Heritage through song & dance
BAGRAM AIRFIELD, Afghanistan — Service members and civilians hosted an Asian American Pacific Islander Heritage Month observance celebrating the history, heritage and contributions of Asian Americans and Pacific Islanders to the U.S. military on Bagram Airfield, Afghanistan, May 23.
The event featured performances highlighting songs and dances from Samoa, the Philippines, Laos and Thailand that have significance in these cultures. Sgt. Jessica Munivong, technical support desk noncommissioned officer, and Staff Sgt. Hilda Burt, career counselor, both of Special Troops Battalion, 3rd Infantry Division Resolute Support Sustainment Brigade, performed a traditional Laotian dance for the event.

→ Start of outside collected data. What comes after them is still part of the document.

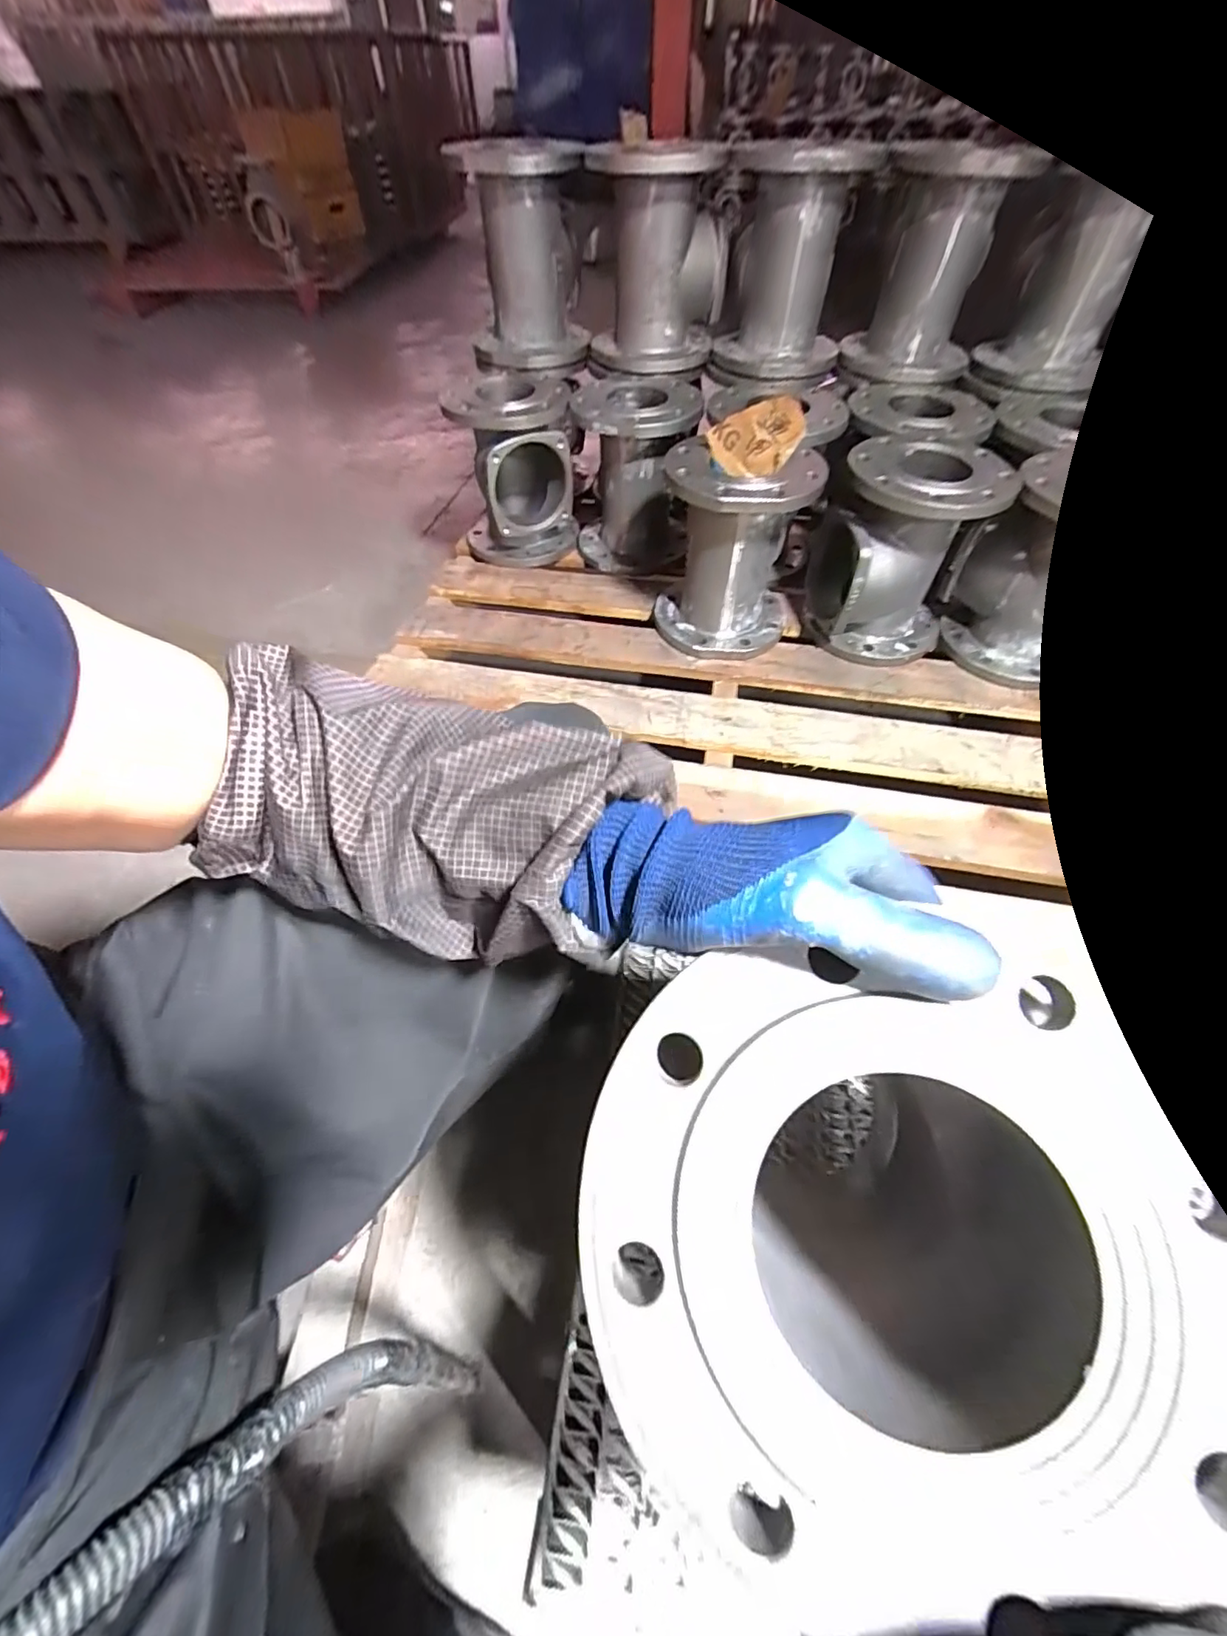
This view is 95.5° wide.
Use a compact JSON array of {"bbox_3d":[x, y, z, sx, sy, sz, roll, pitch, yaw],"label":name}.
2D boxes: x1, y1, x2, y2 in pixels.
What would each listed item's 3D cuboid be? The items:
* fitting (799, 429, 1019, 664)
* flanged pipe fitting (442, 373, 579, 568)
[{"bbox_3d":[0.416,-0.387,0.828,0.206,0.252,0.192,7,55,5],"label":"fitting"},{"bbox_3d":[-0.179,-0.612,1.011,0.203,0.268,0.209,-9,55,-6],"label":"flanged pipe fitting"}]

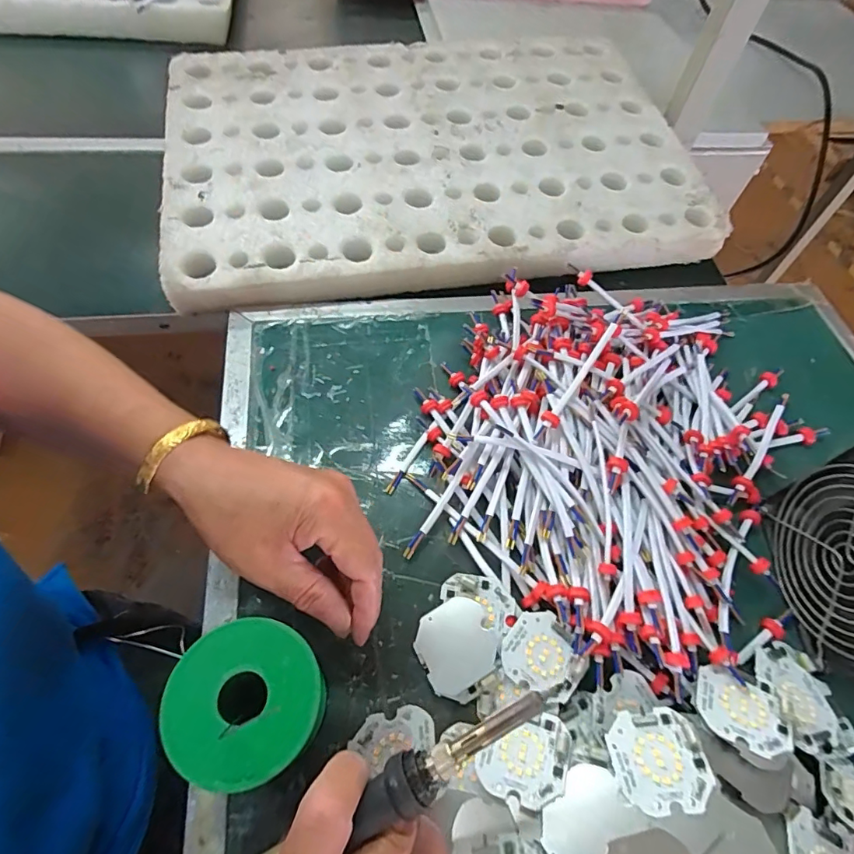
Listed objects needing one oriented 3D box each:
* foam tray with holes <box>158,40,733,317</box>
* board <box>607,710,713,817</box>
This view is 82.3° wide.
[{"bbox_3d":[0.009,-0.297,0.533,0.552,0.049,0.377,-8,59,-10],"label":"foam tray with holes"},{"bbox_3d":[0.120,0.173,0.254,0.046,0.004,0.044,-7,40,3],"label":"board"}]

“If we depart from our homeland and flee far away from her/ we will always have you as our true friend/ as long as we live.” This line from the song “Oh!, Duang Champa,” also known as “The Plumeria Flower,” signifies the importance of heritage and home for soldiers from Laos and Thailand. “The plumeria is the national flower of Laos and the song is about the love and remembrance of Laos,” said Munivong. “Oh! Duang Champa’ is to Laotians and Thai what ‘America the Beautiful’ is to Americans.”
Starting off the event was the first of four dances by a group of Samoan soldiers and civilians. The dancers were high in energy, with whooping and vocalizing from the performers making the dances all the livelier. They sang about their culture in their native tongue.

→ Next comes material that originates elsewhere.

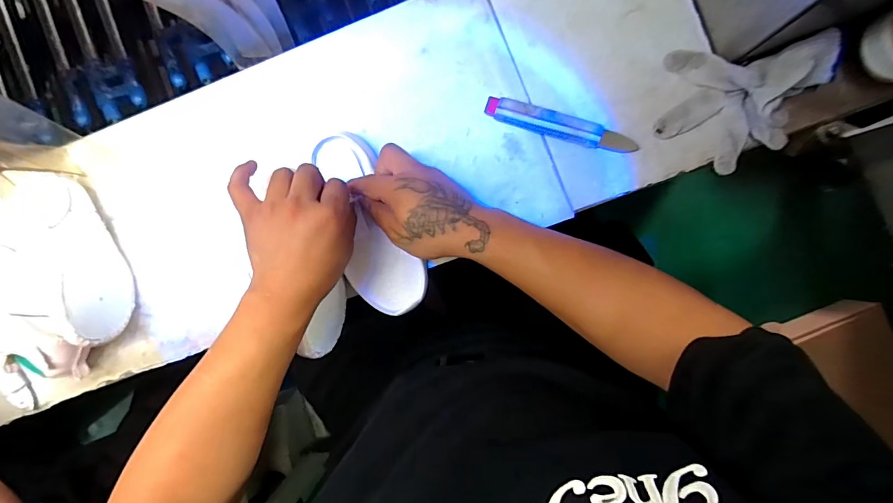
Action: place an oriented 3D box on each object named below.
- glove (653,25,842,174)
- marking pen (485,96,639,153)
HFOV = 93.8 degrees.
[{"bbox_3d":[0.308,-0.147,0.431,0.166,0.034,0.124,-3,91,5],"label":"glove"},{"bbox_3d":[0.123,-0.136,0.453,0.163,0.015,0.028,18,93,4],"label":"marking pen"}]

“The music itself, it’s everything about Samoa, everything about how we live,” said Staff Sgt. Bingham Leiataua, the noncommissioned officer in charge of supply for the Joint Network Operations Security Center — Afghanistan, United States Forces- Afghanistan. “A lot of it is from the way we live, prepare meals, take care of our families, the environment and the beauty of Samoa that is captured in [all of the songs].”

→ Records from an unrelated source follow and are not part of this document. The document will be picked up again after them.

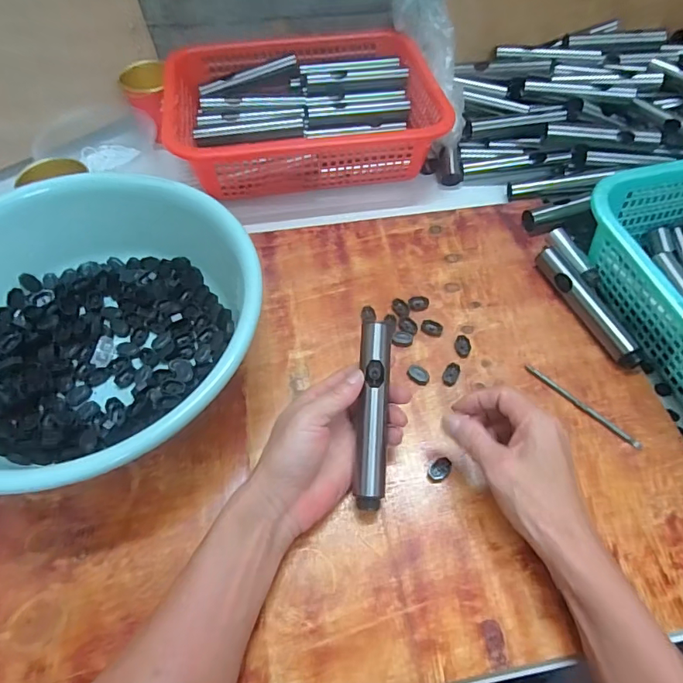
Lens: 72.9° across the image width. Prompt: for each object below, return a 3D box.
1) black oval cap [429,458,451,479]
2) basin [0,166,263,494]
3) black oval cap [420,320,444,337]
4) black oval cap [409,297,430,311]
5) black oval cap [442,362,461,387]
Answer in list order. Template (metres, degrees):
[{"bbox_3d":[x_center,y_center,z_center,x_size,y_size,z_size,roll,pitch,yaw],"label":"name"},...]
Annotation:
[{"bbox_3d":[0.085,0.111,0.402,0.021,0.007,0.015,-33,65,-18],"label":"black oval cap"},{"bbox_3d":[-0.219,-0.006,0.407,0.281,0.110,0.268,0,59,0],"label":"basin"},{"bbox_3d":[0.094,-0.014,0.479,0.022,0.004,0.016,13,60,7],"label":"black oval cap"},{"bbox_3d":[0.083,-0.041,0.497,0.023,0.006,0.017,-15,60,-9],"label":"black oval cap"},{"bbox_3d":[0.107,0.032,0.450,0.014,0.008,0.022,24,62,13],"label":"black oval cap"}]

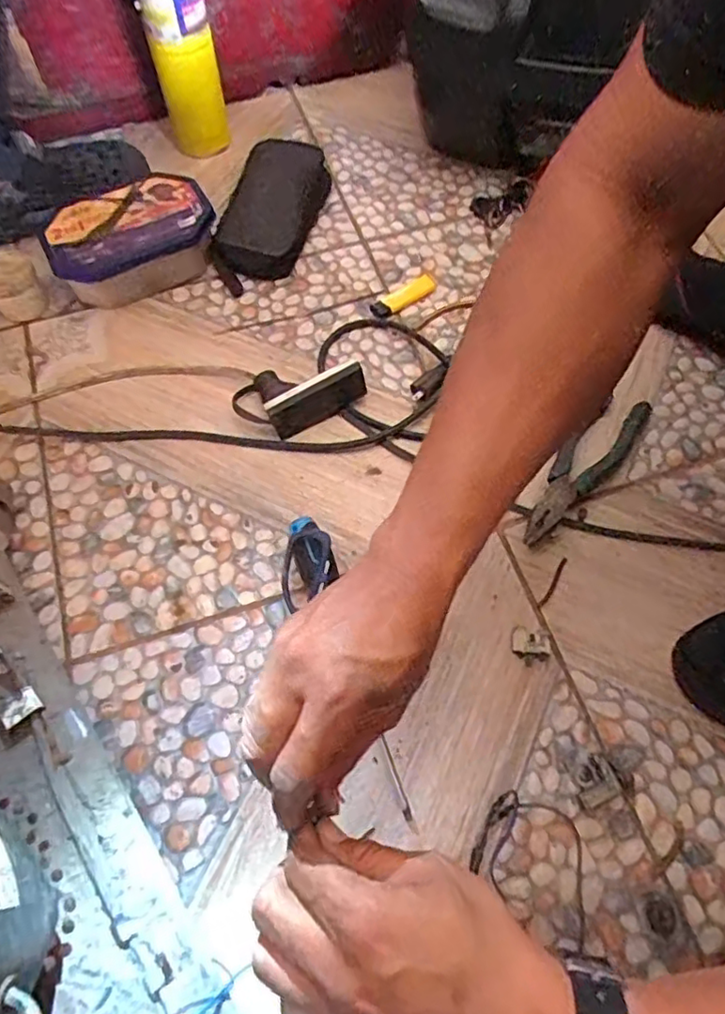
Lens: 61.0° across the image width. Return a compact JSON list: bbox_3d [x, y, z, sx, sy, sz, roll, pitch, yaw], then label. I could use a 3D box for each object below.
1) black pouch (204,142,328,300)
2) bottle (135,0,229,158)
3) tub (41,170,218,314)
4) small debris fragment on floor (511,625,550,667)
[{"bbox_3d":[-0.106,-0.356,0.732,0.096,0.038,0.235,12,65,6],"label":"black pouch"},{"bbox_3d":[-0.208,-0.549,0.677,0.071,0.311,0.071,-11,65,-6],"label":"bottle"},{"bbox_3d":[-0.257,-0.298,0.696,0.179,0.066,0.103,-24,67,-11],"label":"tub"},{"bbox_3d":[0.143,0.119,0.526,0.032,0.008,0.030,10,65,5],"label":"small debris fragment on floor"}]

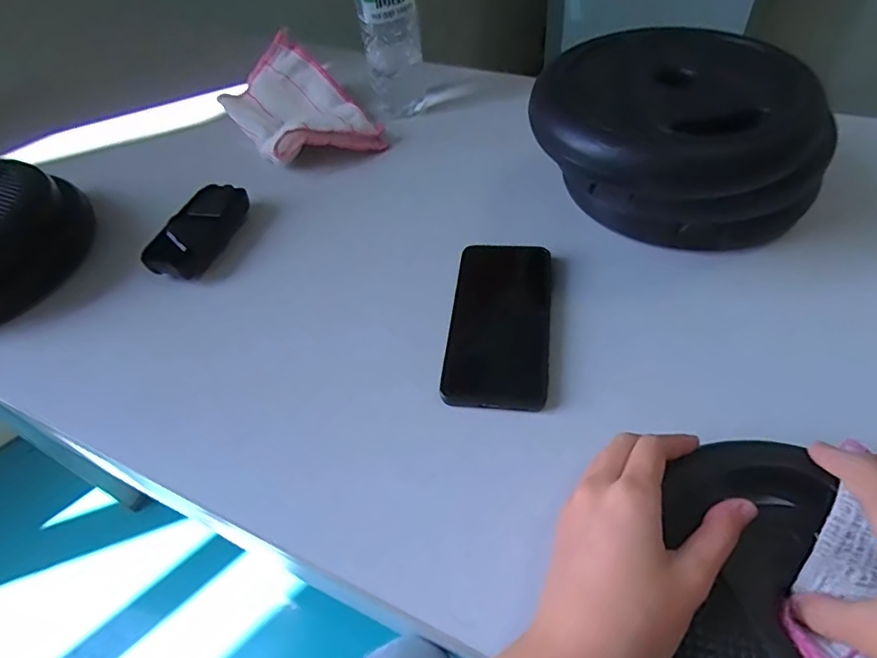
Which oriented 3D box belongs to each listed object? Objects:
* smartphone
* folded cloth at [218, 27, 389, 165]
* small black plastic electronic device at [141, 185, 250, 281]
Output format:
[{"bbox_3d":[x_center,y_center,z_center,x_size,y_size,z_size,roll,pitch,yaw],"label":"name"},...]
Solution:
[{"bbox_3d":[0.047,-0.007,0.407,0.072,0.010,0.150,4,51,9],"label":"smartphone"},{"bbox_3d":[-0.154,-0.252,0.592,0.122,0.069,0.182,-31,54,-19],"label":"folded cloth"},{"bbox_3d":[-0.220,-0.090,0.499,0.047,0.031,0.109,12,53,15],"label":"small black plastic electronic device"}]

All of the performers were able to teach the people who attended the event a bit about their heritages.
“I think it’s important for all of our Soldiers here, it’s cultural awareness,” said Sgt. Florence Tuetasi, a movement sergeant with the 304th Movement Control Team, 165th Combat Sustainment Support Battalion, 3rd Inf. Div. RSSB. “For us, being Samoan and being from a tiny place in the middle of the ocean on the other side of the world, it means a lot that we can share a piece of us all the way out here.”
No matter what part of the world these soldiers are stationed, they carry their heritage with them. The observance month brought their cultures to the forefront and was a celebration of their personal histories and the history of their fellow brothers- and sisters-in-arms.
“My heritage molds me and forms me as a person because it represents who I am, there are not a lot of Thai in the Army and we’re a very tight knit community. ,” said Burt. “It makes me proud of who I am and I try to represent that in everything that I do, and anyone that wants to know more about Thai culture and Thai food I try to bring that to them.”